Finding Information on lung cancer
People diagnosed with any cancer want some information about their condition and what is going to happen. Information requirements fluctuate during the course of patients'...
Decisions about whether or not to discuss a serious illness with others can be difficult. The need for support has to be weighed up against the desire for privacy. Wanting to protect certain people from distress may also be a consideration. Some of the hardest questions arise when talking to children about cancer.
Almost all those with lung cancer interviewed here were in favour of an open, honest approach. Most had teenage or grown up children. One man said that children will know that something is wrong and that if they are not told it leads to complications later on. He also asserted that children deserve to be told.
One woman said that she needed to tell her children (who were aged 12, 18 and 20), particularly because she was going to lose her hair while having chemotherapy. She said that she had found a brilliant book at the hospital called ‘How to tell the children’.
People were adamant that older children should be told the truth, even though this was not always easy. One woman was a bit reluctant to tell her grown-up children at first but concluded that she had to tell them because they were well educated and would associate chemotherapy with cancer anyway. A mother of a 12-year-old child said that if you try to hide the facts you will ‘slip up’ and the children will ‘catch you out’.
Children react in different ways when they receive news that a parent has cancer. They may be desperately upset at first, and some may find it hard to talk about the situation. However, many people said that their children had been supportive, (see ‘Feelings of stigma, shame and guilt about having lung cancer’ and ‘How it affects family and friends’).

[THE PROBLEM]: In the text on lung cancer, what was the title of the book one woman found at the hospital? Use only the text to answer.

[INFORMATION]:
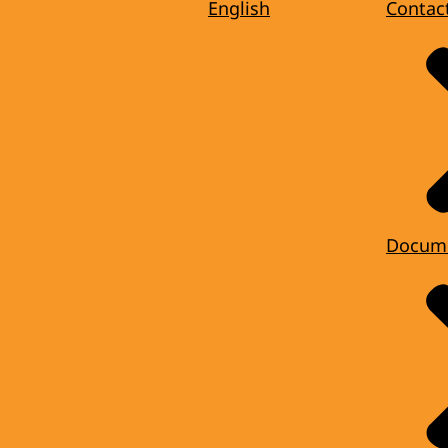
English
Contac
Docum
...
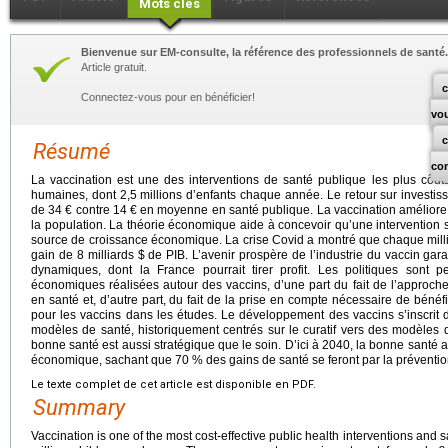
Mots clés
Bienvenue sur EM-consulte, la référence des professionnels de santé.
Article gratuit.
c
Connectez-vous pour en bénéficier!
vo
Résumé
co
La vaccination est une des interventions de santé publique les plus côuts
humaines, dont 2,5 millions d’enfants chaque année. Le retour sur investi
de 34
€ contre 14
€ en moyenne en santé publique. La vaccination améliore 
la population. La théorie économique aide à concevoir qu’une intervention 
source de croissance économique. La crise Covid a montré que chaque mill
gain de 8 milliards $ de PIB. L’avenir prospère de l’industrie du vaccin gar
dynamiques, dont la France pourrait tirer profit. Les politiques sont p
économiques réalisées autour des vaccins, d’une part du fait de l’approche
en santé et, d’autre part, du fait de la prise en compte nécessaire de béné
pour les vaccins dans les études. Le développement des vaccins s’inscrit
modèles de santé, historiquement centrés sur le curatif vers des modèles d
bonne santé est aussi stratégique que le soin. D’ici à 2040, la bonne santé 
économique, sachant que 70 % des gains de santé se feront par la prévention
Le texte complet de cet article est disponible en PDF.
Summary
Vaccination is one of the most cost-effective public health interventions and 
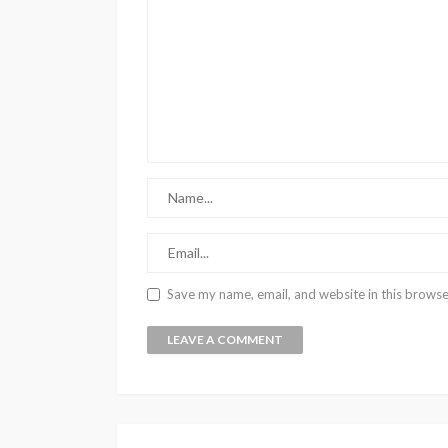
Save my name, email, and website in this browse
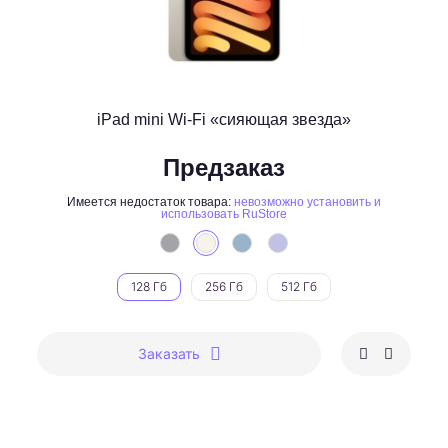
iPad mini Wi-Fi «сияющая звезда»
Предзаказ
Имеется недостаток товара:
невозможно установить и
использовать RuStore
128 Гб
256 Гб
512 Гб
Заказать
...
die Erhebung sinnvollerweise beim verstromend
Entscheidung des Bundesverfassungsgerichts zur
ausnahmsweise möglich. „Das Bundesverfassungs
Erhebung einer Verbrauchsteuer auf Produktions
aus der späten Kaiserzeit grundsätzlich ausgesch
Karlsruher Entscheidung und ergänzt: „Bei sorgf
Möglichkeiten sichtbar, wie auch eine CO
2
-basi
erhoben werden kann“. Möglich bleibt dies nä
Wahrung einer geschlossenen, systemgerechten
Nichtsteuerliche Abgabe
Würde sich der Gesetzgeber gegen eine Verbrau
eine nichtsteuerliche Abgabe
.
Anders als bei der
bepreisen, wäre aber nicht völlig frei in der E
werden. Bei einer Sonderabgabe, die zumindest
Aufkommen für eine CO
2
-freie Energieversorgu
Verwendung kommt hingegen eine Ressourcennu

[ANSWER TO THE PROBLEM]: ‘How to tell the children’